Ich meine, mit dem Modernisierungskonzept für die berufsbildenden Schulen haben wir einen guten Beitrag geleistet, der ja auch durchaus positiv diskutiert wird. Natürlich gehört dazu die Ressourcenfrage; natürlich! Aber da müssen ausgerechnet Sie sich hier hinstellen und sagen, unsere berufsbildenden Schulen gäben wenig Unterricht, Sie, die vor 1990 noch vertreten haben, dass neun Stunden in der Woche ausreichten. Wir haben zum ersten Mal zwölf Stunden ins Schulgesetz geschrieben.
- Ja, das ist richtig. Das ist mit meiner Zustimmung in einer Rahmenvereinbarung in der KMK gemacht worden. Bei Ihnen war das aber vorher schon so, wie ich das gesagt habe.
- Sie werden sehen, dass wir da noch etwas drauflegen, die Dreiviertelstellen erhöhen, sodass es auch im berufsbildenden Bereich mehr Stunden geben wird.
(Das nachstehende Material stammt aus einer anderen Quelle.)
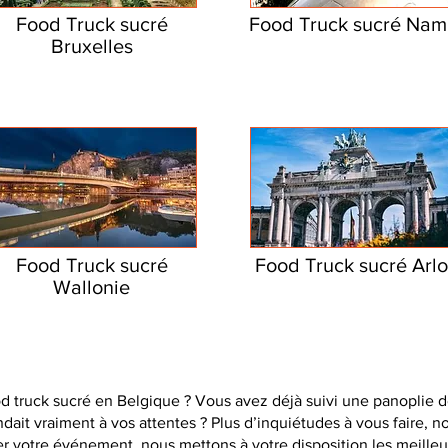
Food Truck sucré
Food Truck sucré Nam
Bruxelles
Food Truck sucré
Food Truck sucré Arl
Wallonie
 truck sucré en Belgique ? Vous avez déjà suivi une panoplie d
ndait vraiment à vos attentes ? Plus d’inquiétudes à vous faire, 
er votre événement, nous mettons à votre disposition les meille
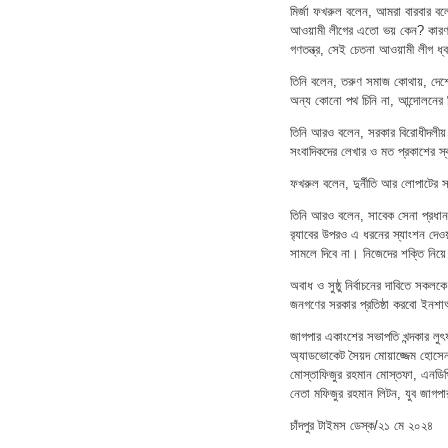
মির্জা ফখরুল বলেন, আমরা বারবার বল
আওয়ামী লীগের এতো ভয় কেন? কারণ ত
গণতন্ত্র, সেই চেতনা আওয়ামী লীগ ধ
তিনি বলেন, তরুণ সমাজ কোথায়, দেশে
অন্য কোনো পথ চিনি না, আন্দোলনের 
তিনি আরও বলেন, সরকার বিরোধীদলীয় 
সংবাদিকদের লেখার ও মত প্রকাশের স
ফখরুল বলেন, দুর্নীতি আর লোপাটের সঙ
তিনি আরও বলেন, সাবেক সেনা প্রধা
র‍্যাবের উপরও এ ধরনের স্যাংশন দে
সামলে দিবে না। নিজেদের শক্তি নিয়ে
অবাধ ও সুষ্ঠু নির্বাচনের দাবিতে সক
জনগণের সরকার প্রতিষ্ঠা করবো ইনশা
জাগপার একাংশের সভাপতি খন্দকার লুৎ
অ্যাডভোকেট সৈয়দ মোয়াজ্জেম হোসেন
মোস্তাফিজুর রহমান মোস্তফা, এনডিপির 
নেতা মফিজুর রহমান লিটন, যুব জাগপ
চাঁদপুর টাইমস ডেস্ক/২১ মে ২০২৪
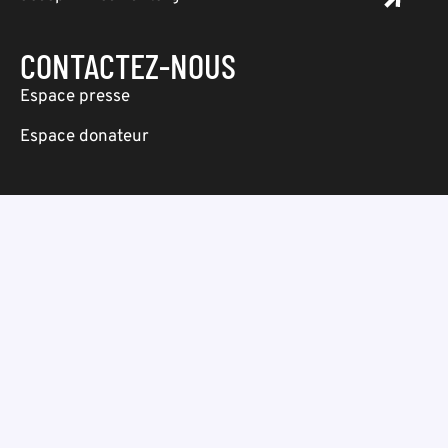
CONTACTEZ-NOUS
Espace presse
Espace donateur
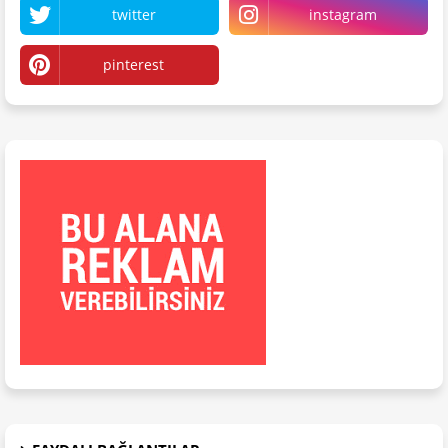
twitter
instagram
pinterest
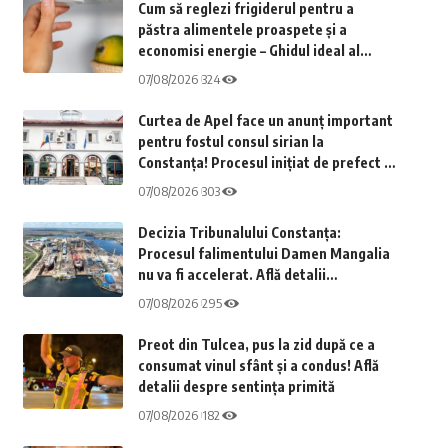
Cum să reglezi frigiderul pentru a
păstra alimentele proaspete și a
economisi energie – Ghidul ideal al
temperaturii
07/08/2026
324
Curtea de Apel face un anunț important
pentru fostul consul sirian la
Constanța! Procesul inițiat de prefect în
legătură cu investiția diplomatului din
07/08/2026
303
Năvodari este acum în atenția justiției
Decizia Tribunalului Constanța:
Procesul falimentului Damen Mangalia
nu va fi accelerat. Află detalii
importante
07/08/2026
295
Preot din Tulcea, pus la zid după ce a
consumat vinul sfânt și a condus! Află
detalii despre sentința primită
07/08/2026
182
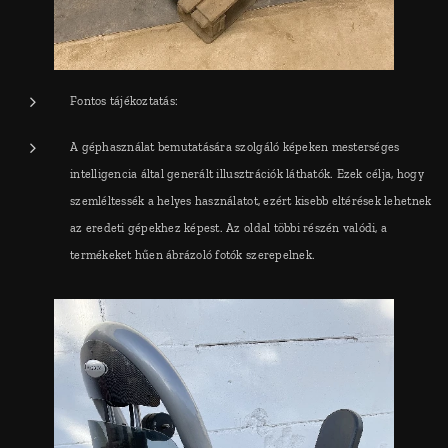
Fontos tájékoztatás:
A géphasználat bemutatására szolgáló képeken mesterséges
intelligencia által generált illusztrációk láthatók. Ezek célja, hogy
szemléltessék a helyes használatot, ezért kisebb eltérések lehetnek
az eredeti gépekhez képest. Az oldal többi részén valódi, a
termékeket hűen ábrázoló fotók szerepelnek.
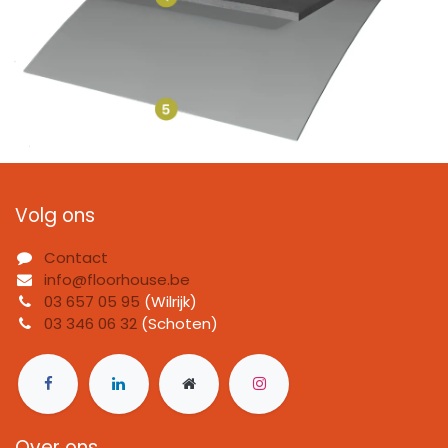
Volg ons
Contact
info@floorhouse.be
03 657 05 95
(Wilrijk)
03 346 06 32
(Schoten)
Over ons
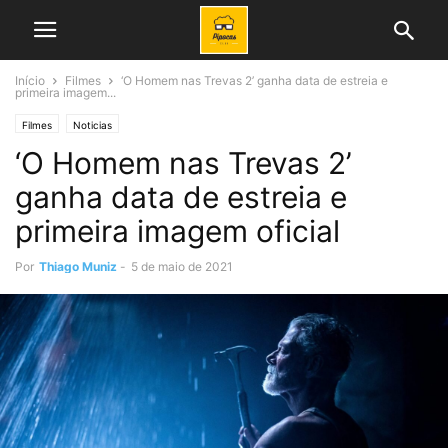
Início
Filmes
‘O Homem nas Trevas 2’ ganha data de estreia e
primeira imagem...
Filmes
Noticias
‘O Homem nas Trevas 2’
ganha data de estreia e
primeira imagem oficial
Por
Thiago Muniz
-
5 de maio de 2021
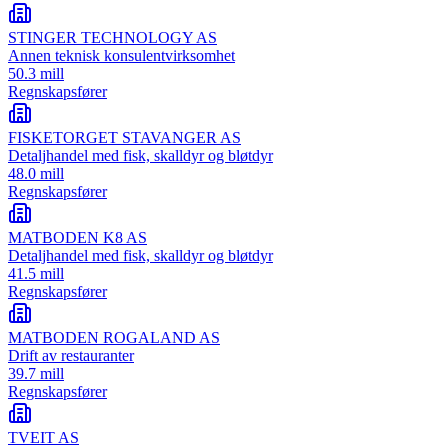
STINGER TECHNOLOGY AS
Annen teknisk konsulentvirksomhet
50.3 mill
Regnskapsfører
FISKETORGET STAVANGER AS
Detaljhandel med fisk, skalldyr og bløtdyr
48.0 mill
Regnskapsfører
MATBODEN K8 AS
Detaljhandel med fisk, skalldyr og bløtdyr
41.5 mill
Regnskapsfører
MATBODEN ROGALAND AS
Drift av restauranter
39.7 mill
Regnskapsfører
TVEIT AS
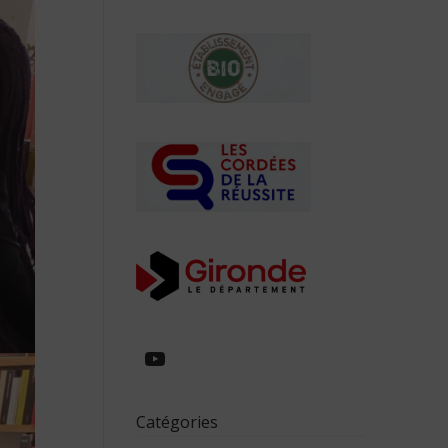
https://www.youtube.com/
Catégories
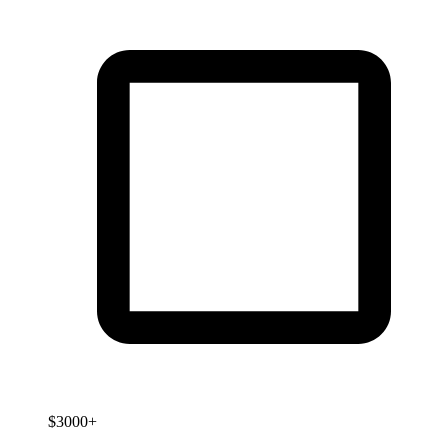
$3000+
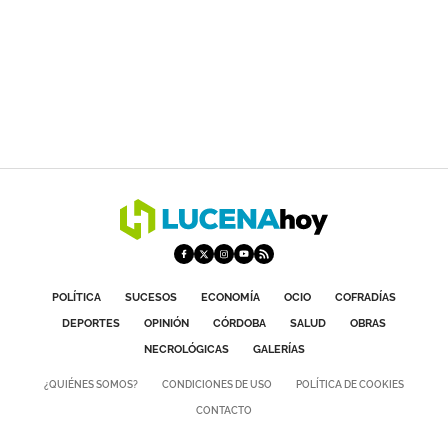
POLÍTICA
SUCESOS
ECONOMÍA
OCIO
COFRADÍAS
DEPORTES
OPINIÓN
CÓRDOBA
SALUD
OBRAS
NECROLÓGICAS
GALERÍAS
¿QUIÉNES SOMOS?
CONDICIONES DE USO
POLÍTICA DE COOKIES
CONTACTO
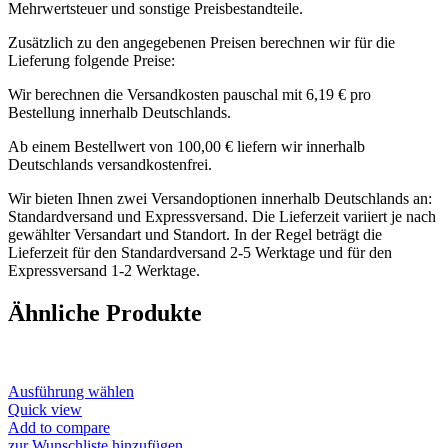
Mehrwertsteuer und sonstige Preisbestandteile.
Zusätzlich zu den angegebenen Preisen berechnen wir für die
Lieferung folgende Preise:
Wir berechnen die Versandkosten pauschal mit 6,19 € pro
Bestellung innerhalb Deutschlands.
Ab einem Bestellwert von 100,00 € liefern wir innerhalb
Deutschlands versandkostenfrei.
Wir bieten Ihnen zwei Versandoptionen innerhalb Deutschlands an:
Standardversand und Expressversand. Die Lieferzeit variiert je nach
gewählter Versandart und Standort. In der Regel beträgt die
Lieferzeit für den Standardversand 2-5 Werktage und für den
Expressversand 1-2 Werktage.
Ähnliche Produkte
Dieses
Ausführung wählen
Produkt
Quick view
weist
Add to compare
mehrere
zur Wunschliste hinzufügen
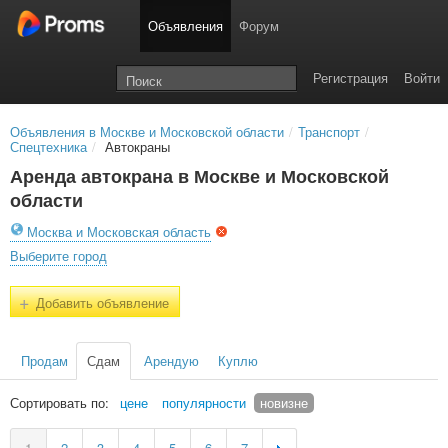
Объявления
Форум
Регистрация
Войти
Объявления в Москве и Московской области
/
Транспорт
/
Спецтехника
/
Автокраны
Аренда автокрана в Москве и Московской
области
Москва и Московская область
Выберите город
+
Добавить объявление
Продам
Сдам
Арендую
Куплю
Сортировать по:
цене
популярности
новизне
1
2
3
4
5
6
7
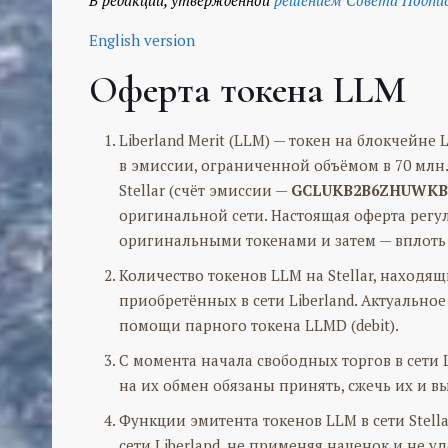
English version
Оферта токена LLM
Liberland Merit (LLM) — токен на блокчейне
в эмиссии, ограниченной объёмом в 70 млн. 
Stellar (счёт эмиссии —
GCLUKB2B6ZHUWKB
оригинальной сети. Настоящая оферта регул
оригинальными токенами и затем — вплоть 
Количество токенов LLM на Stellar, находя
приобретённых в сети Liberland. Актуально
помощи парного токена LLMD (debit).
С момента начала свободных торгов в сети 
на их обмен обязаны принять, сжечь их и в
Функции эмитента токенов LLM в сети Stel
сети Liberland, не применяя наценок и не у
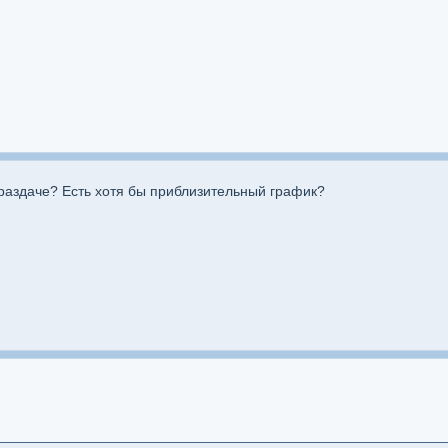
й раздаче? Есть хотя бы приблизительный график?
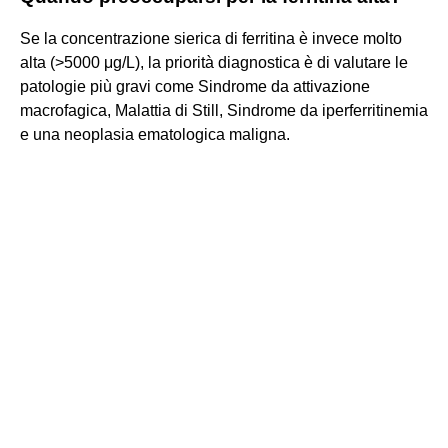
Se la concentrazione sierica di ferritina è invece molto
alta (>5000 μg/L), la priorità diagnostica è di valutare le
patologie più gravi come Sindrome da attivazione
macrofagica, Malattia di Still, Sindrome da iperferritinemia
e una neoplasia ematologica maligna.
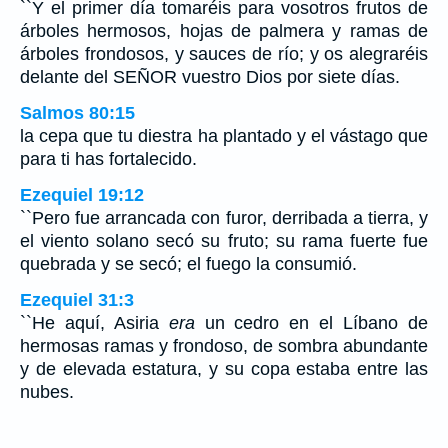
``Y el primer día tomaréis para vosotros frutos de
árboles hermosos, hojas de palmera y ramas de
árboles frondosos, y sauces de río; y os alegraréis
delante del SEÑOR vuestro Dios por siete días.
Salmos 80:15
la cepa que tu diestra ha plantado y el vástago que
para ti has fortalecido.
Ezequiel 19:12
``Pero fue arrancada con furor, derribada a tierra, y
el viento solano secó su fruto; su rama fuerte fue
quebrada y se secó; el fuego la consumió.
Ezequiel 31:3
``He aquí, Asiria
era
un cedro en el Líbano de
hermosas ramas y frondoso, de sombra abundante
y de elevada estatura, y su copa estaba entre las
nubes.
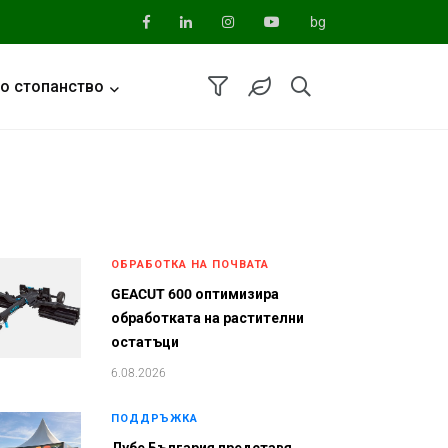
bg
о стопанство
ОБРАБОТКА НА ПОЧВАТА
GEACUT 600 оптимизира
обработката на растителни
остатъци
6.08.2026
ПОДДРЪЖКА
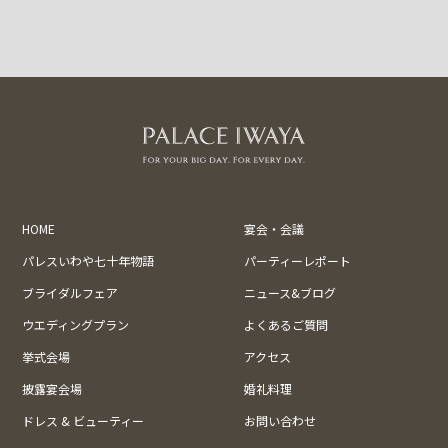
HOME
宴会・会議
パレスいわや七十年物語
パーティーレポート
ブライダルフェア
ニュース&ブログ
ウエディングプラン
よくあるご質問
挙式会場
アクセス
披露宴会場
婚礼料理
ドレス & ビューティー
お問い合わせ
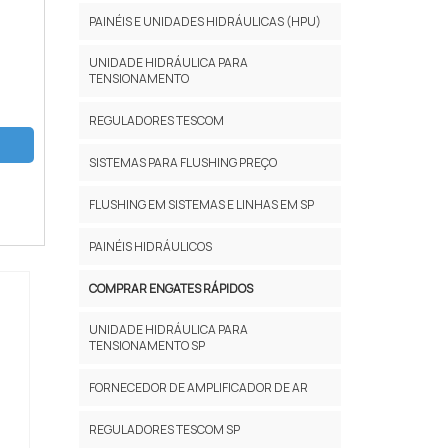
PAINÉIS E UNIDADES HIDRÁULICAS (HPU)
UNIDADE HIDRÁULICA PARA
TENSIONAMENTO
REGULADORES TESCOM
SISTEMAS PARA FLUSHING PREÇO
FLUSHING EM SISTEMAS E LINHAS EM SP
PAINÉIS HIDRÁULICOS
COMPRAR ENGATES RÁPIDOS
UNIDADE HIDRÁULICA PARA
TENSIONAMENTO SP
FORNECEDOR DE AMPLIFICADOR DE AR
REGULADORES TESCOM SP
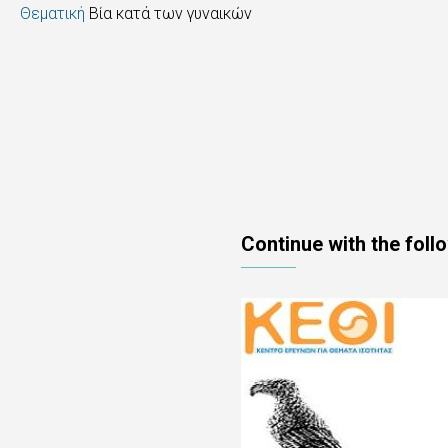
Θεματική
Βία κατά των γυναικών
Continue with the foll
Wir werden auch in der Ressourcenfrage - vielleicht nicht so wie in Dänemark - hart zu diskutieren haben - da werden Sie sich bei bestimmten Fragen nicht drücken können - mit dem Ziel, dass die berufsbildenden Schulen in der Tat mit ihren Ressourcen besser zurechtkommen.
Ich meine also, wir sollten über diesen Antrag diskutieren. Dieser Antrag ist anregend, er lässt sich allerdings auf keinen Fall im Verhältnis von 1 : 1 übernehmen. Wir haben im Übrigen einen anderen Ansatz. Was Modellversuche angeht, so würde ich vielleicht sogar eher Frau Vockert zustimmen. Es ist nicht gut, nur vier Schulen entsprechend arbeiten zu lassen. Wir werden das deshalb öffnen. Wir werden das mit Bewerbungsmöglich
keiten machen, sodass das erst einmal freiwillig betrieben werden kann. Wir werden es allerdings so machen, dass es für alle möglich wird, sodass das Stück für Stück weiter ausgebaut werden kann.
Ich meine, der Antrag sollte im Ausschuss zusammen mit dem Modernisierungskonzept diskutiert werden. - Herzlichen Dank.
Herr Präsident! Meine Damen und Herren! Es ist schön, dass man sich in einer sich ständig verändernden Welt auf eines noch verlassen kann, nämlich auf Ihre Reaktion, Frau Ministerin, bei Vorschlägen, die von anderen Fraktionen kommen. Das ist etwas, was offensichtlich immer so bleibt.
Ich bin wirklich irritiert. Auf der Pressekonferenz, auf der Sie Ihr Modernisierungskonzept vorgestellt haben, Frau Ministerin, war jedes zweite Wort „Dänemark“. Da haben Sie aus der BertelsmannStudie zitiert, da konnte das dänische Modell gar nicht oft genug genannt werden, und da haben Sie das dänische Modell als Orientierung benutzt, um die berufliche Bildung weiterzuentwickeln.